Chechen fashionistas stifled by tradition
Hairdressers and stylists are snipping, trimming and fluffing to create an award-winning haircut, which also fits the traditional Chechen image.
Work is in full swing in designer Zareta’s studio. She hasn’t slept for two days while she prepared her collection to hit the catwalk.
Her traditional Chechen bridal outfit will be the highlight of the exposition. Zareta Khamkhoeva says that from a young age she knew what she was destined to be:
“When I was three years old, I cut my grandma’s expensive curtains to make a bridal dress, I was scolded very much for that,” she recalls.
“But when I was 14 I sold a dress I sewed for the first time ever for $200.”
Her favorite couturier is the enfant terrible of French fashion, Jean-Paul Gaultier, and Zareta hopes that one day his extravagant models will appear on the streets of Chechnya.
For now, less high profile models are preparing in the make-up rooms. Among them is a Canadian model, who hosts her own show in English on Chechen TV. Crystal Callahan says this collection isn’t quite what she’s used to.
“It’s different… I have done bridal shows before, so this kind of feels like more a bridal show, most girls are wearing bridal outfits, bridal costumes… I am wearing this costume – it’s really traditional, it’s heavy,” Crystal explains.
As the jury deliberates, the models and their stylists wait nervously. The scarf is a compulsory accessory; it’s trademark of Chechnya.
Traditional Chechen singers and dance groups are also on hand to entertain the audience in the intervals between the show and the awards.

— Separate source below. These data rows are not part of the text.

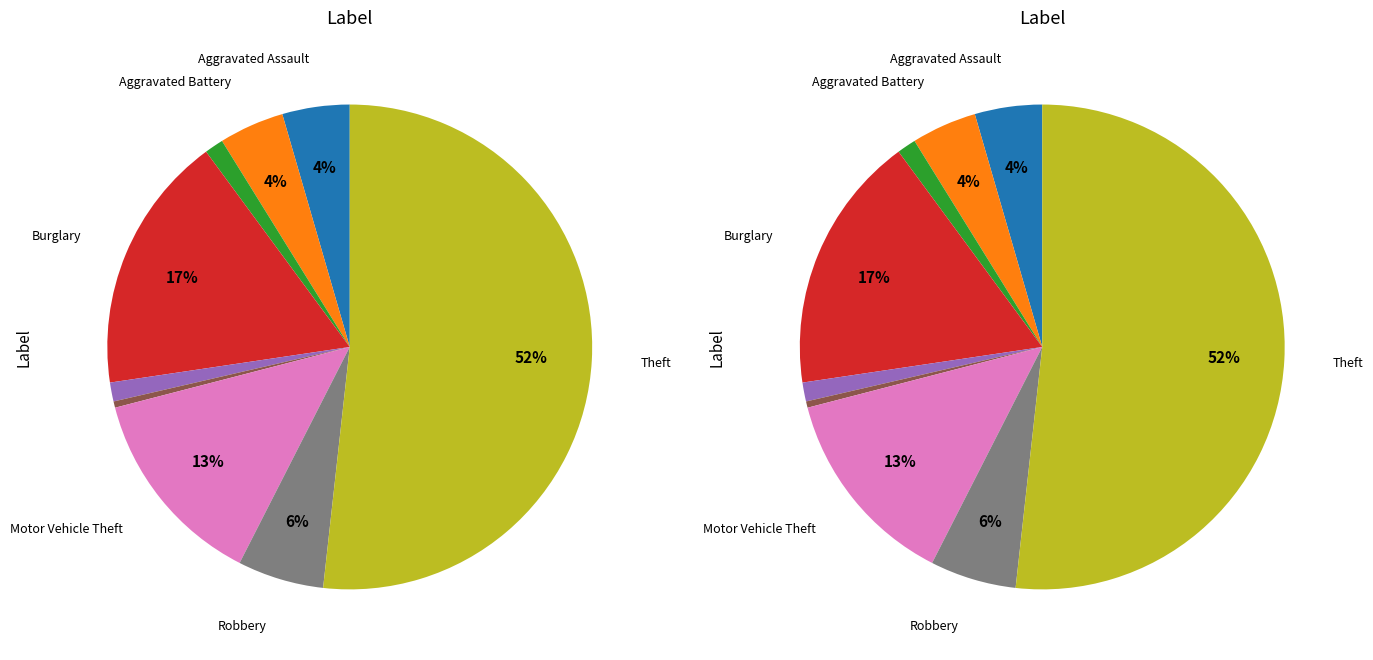

To the nearest percent, what portion does Aggravated Battery represent?

4%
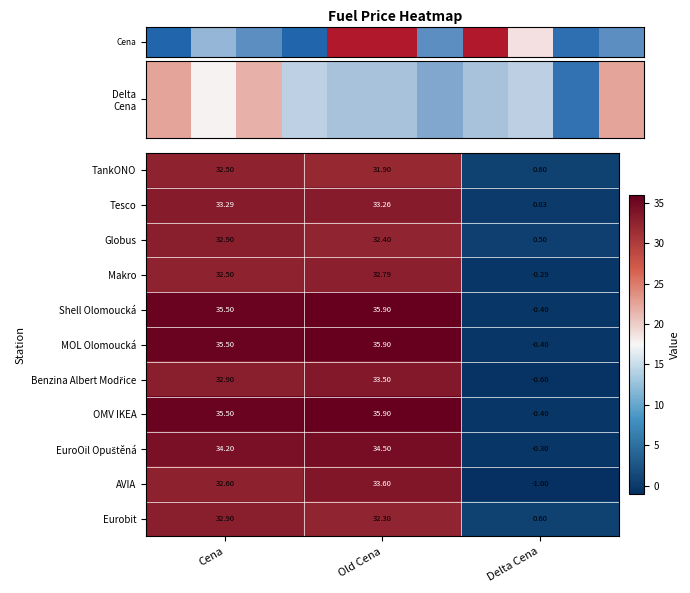

Which category has the highest value across all series?

Old Cena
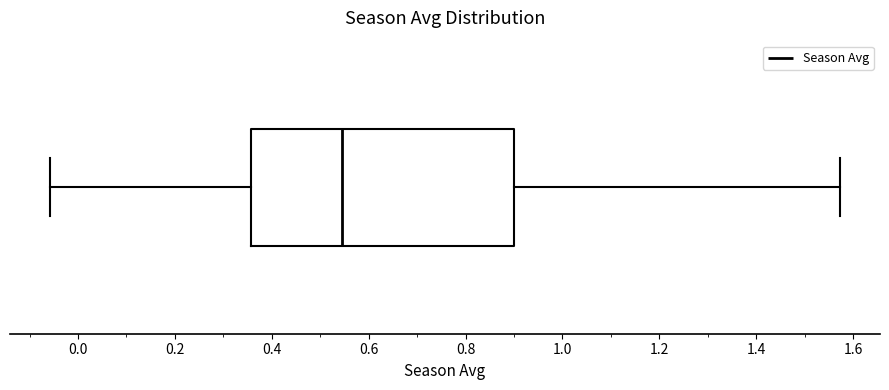

Transcribe this box plot: give where the median line is, the range the box spans, and where the two whiskers end, as read against the x-axis. The values are not printed on the chart, so give them approximately, as read against the axis.

median 0.54, box 0.36 to 0.90, whiskers -0.06 to 1.58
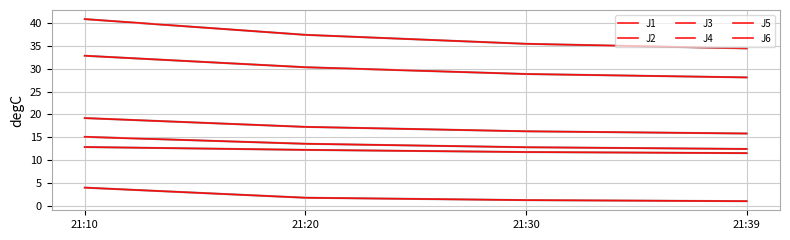

True or false: J4 and J2 cross at least once.

False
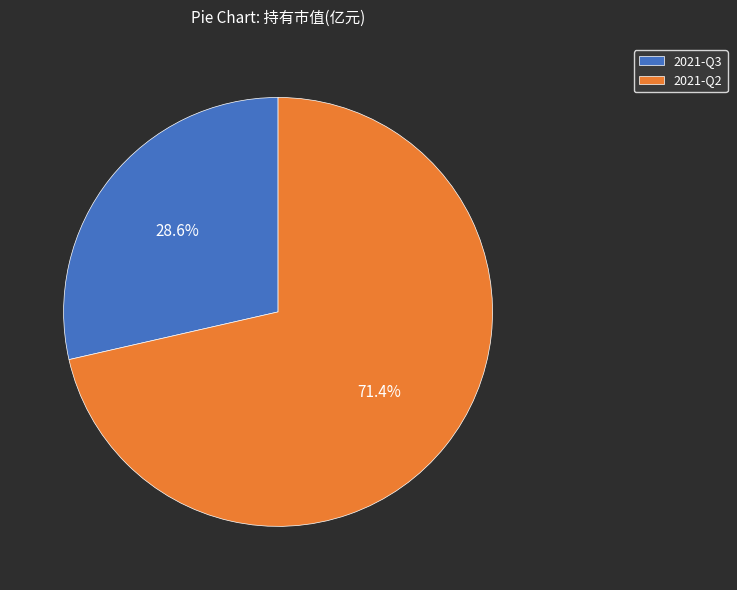

Which has a higher value, 2021-Q2 or 2021-Q3?

2021-Q2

Zareta, unfortunately, does not triumph on the day, and the winner is the experienced Zarema. This is her third contest. Her tip for always looking great is going for the natural look:
“This is a very fine, reserved look. There won’t be any creative features.”
Chechnya is a predominantly Muslim and very traditional society. You won’t see women in trousers on its streets, for instance, as that’s looked down upon, and as something which doesn’t belong to females.
Officials may advocate a national way of life in an attempt to create an image for the republic, but the designers say there is no room for creativity.